En su perseverante actitud en la búsqueda de una tercera
vía equidistante de constitucionales y tradicionalistas, moderados y
progresistas, conservadores y liberales, Pastor Díaz tropieza
indefectiblemente con el obstáculo de su vaticanismo irreductible. Con
esa única salvedad, no es preciso forzar el símil para situarlo, mutatis mutandi,
en los antecedentes próximos del Cánovas de la Restauración y
remotamente en los de la UCD de la Transición, cuando el partido
liderado por Adolfo Suárez se nutría de la savia candorosa de Tácitosy demócratas cristianos.

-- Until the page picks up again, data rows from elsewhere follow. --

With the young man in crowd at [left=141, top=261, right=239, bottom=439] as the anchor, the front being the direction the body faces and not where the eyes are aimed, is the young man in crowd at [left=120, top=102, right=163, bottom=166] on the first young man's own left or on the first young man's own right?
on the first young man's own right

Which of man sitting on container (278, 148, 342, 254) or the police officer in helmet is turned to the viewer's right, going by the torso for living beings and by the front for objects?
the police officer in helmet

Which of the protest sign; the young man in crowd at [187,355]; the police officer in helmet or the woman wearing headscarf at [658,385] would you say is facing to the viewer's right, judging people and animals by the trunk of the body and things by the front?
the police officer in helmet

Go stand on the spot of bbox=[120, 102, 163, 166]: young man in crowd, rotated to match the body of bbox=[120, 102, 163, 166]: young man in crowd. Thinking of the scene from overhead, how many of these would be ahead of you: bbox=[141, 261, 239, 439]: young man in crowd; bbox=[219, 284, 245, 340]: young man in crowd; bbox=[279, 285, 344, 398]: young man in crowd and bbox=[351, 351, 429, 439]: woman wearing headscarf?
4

Pero nada hay más digno de reivindicación y memoria en
Pastor Díaz que su honradez a prueba de sacrificios, casi heroica. La
convulsa España de su tiempo, víctima de la ruina material y presa del
desánimo por las secuelas de la guerra de la Independencia, no era tan
distinta a la nuestra, asimismo lastrada por la crisis económica y la
desmoralización ciudadana. Sin embargo, pese a la similitud de
escenarios, no es fácil encontrar en la política española de hoy una
figura que se aproxime a la estatura de Pastor Díaz, si hablamos en
términos de conciencia y honradez personal. Acerca de sus errores
políticos, que los tuvo (aunque incluso desde ellos «algo aprovecha y
enseña», reconocerá Cánovas), cabe abrir un capítulo de reproches
justificados, pero es incuestionable en cuanto a los valores que
determinan el calado moral de los individuos: austeridad,
insobornabilidad, sentido del deber, patriotismo.

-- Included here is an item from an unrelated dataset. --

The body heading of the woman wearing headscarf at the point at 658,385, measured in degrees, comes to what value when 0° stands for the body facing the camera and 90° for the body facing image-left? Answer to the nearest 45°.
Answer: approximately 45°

Son precisamente esos valores los que nos inducen a
pensar que el olvido de Pastor Díaz, incluso en su Galicia natal, no es
consecuencia inevitable del paso del tiempo sino fruto de un deliberado
propósito de borrar referentes —es decir, actitudes y conductas— capaces
de avergonzar, por comparación, a sus homólogos de hoy. En la política
española actual, el «modelo Pastor Díaz» es sencillamente insultante.
Ante la pasividad con que asistimos a la cultura del pelotazo y el
enriquecimiento exprés, impunemente instalada en escaños y poltronas
institucionales, el ejemplo del político vivariense constituye una
provocación insufrible. Una anécdota acaecida pocos días antes de su
muerte es bien ilustrativa del grado de honradez que caracterizó la vida
de don Nicomedes Pastor: cuando esperaba el fin de sus días en su
modesto cuarto madrileño, recibió la visita de un paisano suyo, que se
asombró de la austeridad del aposento y de que la única compañía de
aquel hombre fuese la de su hermana Teodora, entregada al cuidado del
enfermo y a las faenas domésticas. «Ya ve, amigo, que después de haber
sido todo lo que se puede ser en un país monárquico constitucional, mis
trabajos y afanes no han logrado sacar de la mano de mi hermana la
escoba y el plumero», comentó el prócer ante la extrañeza del visitante.
En efecto, sus contemporáneos retribuyeron cicateramente a
Pastor Díaz. Era demasiado grande para una España demasiado pequeña:
«Tenía que achicarse para caber en una escena mezquina», había de decir
Valera. Su memoria se ha borrado de la España actual. Quizá porque los
valores que representa suponen un aldabonazo en la conciencia de un país
abismado en miserias no sólo económicas.